SOURCE MATERIAL »
• • • • •
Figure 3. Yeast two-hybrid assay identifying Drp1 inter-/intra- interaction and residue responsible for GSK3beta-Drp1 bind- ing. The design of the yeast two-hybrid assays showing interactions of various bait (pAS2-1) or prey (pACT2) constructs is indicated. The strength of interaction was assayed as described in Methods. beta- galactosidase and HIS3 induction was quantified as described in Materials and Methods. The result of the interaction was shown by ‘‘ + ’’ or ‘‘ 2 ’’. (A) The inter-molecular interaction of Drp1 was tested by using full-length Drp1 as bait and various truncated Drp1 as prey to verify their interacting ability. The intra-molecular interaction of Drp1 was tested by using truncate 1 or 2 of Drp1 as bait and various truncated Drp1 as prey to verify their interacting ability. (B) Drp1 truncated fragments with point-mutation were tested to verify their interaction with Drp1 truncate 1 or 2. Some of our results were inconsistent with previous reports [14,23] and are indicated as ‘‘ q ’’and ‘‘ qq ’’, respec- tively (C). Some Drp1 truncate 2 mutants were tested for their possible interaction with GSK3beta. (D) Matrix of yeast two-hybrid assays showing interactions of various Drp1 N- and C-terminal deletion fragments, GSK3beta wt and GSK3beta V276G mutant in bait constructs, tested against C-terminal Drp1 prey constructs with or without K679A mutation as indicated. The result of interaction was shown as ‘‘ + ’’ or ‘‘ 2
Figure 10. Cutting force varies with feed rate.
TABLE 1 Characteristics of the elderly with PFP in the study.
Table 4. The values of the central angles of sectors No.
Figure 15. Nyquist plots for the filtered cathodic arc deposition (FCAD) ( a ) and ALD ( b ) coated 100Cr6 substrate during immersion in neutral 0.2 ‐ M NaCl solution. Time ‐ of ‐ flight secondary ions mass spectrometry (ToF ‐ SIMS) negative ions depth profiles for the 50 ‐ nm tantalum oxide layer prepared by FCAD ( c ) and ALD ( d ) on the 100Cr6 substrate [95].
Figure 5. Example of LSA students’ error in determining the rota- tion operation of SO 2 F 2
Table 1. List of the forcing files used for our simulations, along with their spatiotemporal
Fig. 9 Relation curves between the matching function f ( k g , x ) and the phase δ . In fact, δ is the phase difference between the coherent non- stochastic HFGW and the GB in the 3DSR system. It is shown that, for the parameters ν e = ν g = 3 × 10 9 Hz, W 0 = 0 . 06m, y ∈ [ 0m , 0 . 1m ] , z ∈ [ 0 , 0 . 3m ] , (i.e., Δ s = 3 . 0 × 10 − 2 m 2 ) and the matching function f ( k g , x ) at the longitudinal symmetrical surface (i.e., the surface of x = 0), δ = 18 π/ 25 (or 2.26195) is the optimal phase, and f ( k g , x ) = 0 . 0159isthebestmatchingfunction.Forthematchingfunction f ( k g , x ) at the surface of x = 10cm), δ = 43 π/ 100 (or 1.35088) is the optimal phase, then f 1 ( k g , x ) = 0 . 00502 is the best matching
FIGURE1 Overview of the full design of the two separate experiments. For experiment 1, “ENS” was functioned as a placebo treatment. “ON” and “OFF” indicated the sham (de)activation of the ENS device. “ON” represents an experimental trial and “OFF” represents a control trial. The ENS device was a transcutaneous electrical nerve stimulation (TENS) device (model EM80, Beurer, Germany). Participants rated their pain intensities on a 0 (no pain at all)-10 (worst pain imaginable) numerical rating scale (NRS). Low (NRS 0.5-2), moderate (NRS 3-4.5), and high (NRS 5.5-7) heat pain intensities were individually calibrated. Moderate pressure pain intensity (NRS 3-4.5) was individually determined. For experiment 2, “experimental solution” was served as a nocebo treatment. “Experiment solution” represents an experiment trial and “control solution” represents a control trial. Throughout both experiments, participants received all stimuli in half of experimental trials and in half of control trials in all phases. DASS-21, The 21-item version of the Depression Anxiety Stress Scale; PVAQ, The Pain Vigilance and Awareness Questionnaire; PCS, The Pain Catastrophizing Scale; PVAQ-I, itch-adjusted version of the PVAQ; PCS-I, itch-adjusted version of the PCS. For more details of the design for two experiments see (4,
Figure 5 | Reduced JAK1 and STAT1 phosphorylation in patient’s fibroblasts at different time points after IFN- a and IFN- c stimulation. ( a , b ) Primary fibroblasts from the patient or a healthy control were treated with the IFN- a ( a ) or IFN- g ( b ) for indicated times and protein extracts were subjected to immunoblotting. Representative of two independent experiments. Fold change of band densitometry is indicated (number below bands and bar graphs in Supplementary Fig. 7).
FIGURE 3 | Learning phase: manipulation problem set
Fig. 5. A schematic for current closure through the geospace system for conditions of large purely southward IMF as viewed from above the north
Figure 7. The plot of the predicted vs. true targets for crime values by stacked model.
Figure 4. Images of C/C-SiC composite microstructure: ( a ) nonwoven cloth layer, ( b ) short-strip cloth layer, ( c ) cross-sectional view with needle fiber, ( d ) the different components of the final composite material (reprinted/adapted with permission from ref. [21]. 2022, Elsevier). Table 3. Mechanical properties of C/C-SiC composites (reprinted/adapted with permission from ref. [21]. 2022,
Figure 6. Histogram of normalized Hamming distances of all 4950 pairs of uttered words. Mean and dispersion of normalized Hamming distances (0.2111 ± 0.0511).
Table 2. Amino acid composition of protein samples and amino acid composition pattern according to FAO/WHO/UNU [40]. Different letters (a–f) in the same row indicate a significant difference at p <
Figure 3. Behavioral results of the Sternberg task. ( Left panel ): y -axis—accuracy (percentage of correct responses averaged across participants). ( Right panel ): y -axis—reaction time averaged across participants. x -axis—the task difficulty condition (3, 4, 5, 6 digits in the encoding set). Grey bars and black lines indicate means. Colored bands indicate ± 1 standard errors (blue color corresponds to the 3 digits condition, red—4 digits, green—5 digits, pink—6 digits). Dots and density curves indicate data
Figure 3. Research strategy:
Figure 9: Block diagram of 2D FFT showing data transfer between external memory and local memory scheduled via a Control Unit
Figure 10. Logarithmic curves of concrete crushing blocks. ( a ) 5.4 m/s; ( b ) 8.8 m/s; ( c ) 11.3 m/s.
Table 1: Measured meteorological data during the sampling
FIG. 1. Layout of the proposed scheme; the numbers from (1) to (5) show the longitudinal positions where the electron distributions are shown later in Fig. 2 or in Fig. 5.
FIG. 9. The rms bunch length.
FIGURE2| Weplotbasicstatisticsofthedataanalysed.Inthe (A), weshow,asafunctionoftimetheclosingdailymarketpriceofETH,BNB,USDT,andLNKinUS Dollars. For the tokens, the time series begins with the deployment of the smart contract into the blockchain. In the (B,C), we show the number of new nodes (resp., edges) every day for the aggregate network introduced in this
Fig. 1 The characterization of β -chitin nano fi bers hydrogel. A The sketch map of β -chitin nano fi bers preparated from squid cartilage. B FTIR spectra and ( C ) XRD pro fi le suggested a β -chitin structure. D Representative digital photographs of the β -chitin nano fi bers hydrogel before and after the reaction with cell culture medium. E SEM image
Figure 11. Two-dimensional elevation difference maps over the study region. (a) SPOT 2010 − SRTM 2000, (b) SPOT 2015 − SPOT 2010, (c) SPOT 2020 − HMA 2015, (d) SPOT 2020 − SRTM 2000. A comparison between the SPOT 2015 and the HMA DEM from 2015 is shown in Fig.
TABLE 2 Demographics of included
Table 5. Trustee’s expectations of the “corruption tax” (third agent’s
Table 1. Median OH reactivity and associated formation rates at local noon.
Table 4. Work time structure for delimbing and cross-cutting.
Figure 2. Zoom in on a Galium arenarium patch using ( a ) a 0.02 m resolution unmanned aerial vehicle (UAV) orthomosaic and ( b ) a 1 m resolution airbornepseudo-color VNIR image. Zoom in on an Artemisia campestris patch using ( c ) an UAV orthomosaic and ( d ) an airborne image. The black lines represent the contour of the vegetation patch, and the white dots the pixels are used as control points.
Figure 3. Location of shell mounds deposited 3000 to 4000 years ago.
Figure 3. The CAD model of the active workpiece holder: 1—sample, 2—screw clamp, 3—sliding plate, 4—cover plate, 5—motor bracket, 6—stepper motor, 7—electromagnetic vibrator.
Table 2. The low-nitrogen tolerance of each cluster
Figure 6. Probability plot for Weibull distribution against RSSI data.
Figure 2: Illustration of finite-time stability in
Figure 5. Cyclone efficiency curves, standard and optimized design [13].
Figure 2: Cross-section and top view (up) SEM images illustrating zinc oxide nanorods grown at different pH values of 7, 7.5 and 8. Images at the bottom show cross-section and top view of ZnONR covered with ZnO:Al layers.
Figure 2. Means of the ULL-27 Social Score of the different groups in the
• • • • •
ABOUT THIS TASK » The lines above from the one with "Table 1. Median" through the one with "Table 4. Work" are to be duplicated exactly, ends included, with nothing added.

YOUR RESPONSE »
Table 1. Median OH reactivity and associated formation rates at local noon.
Table 4. Work time structure for delimbing and cross-cutting.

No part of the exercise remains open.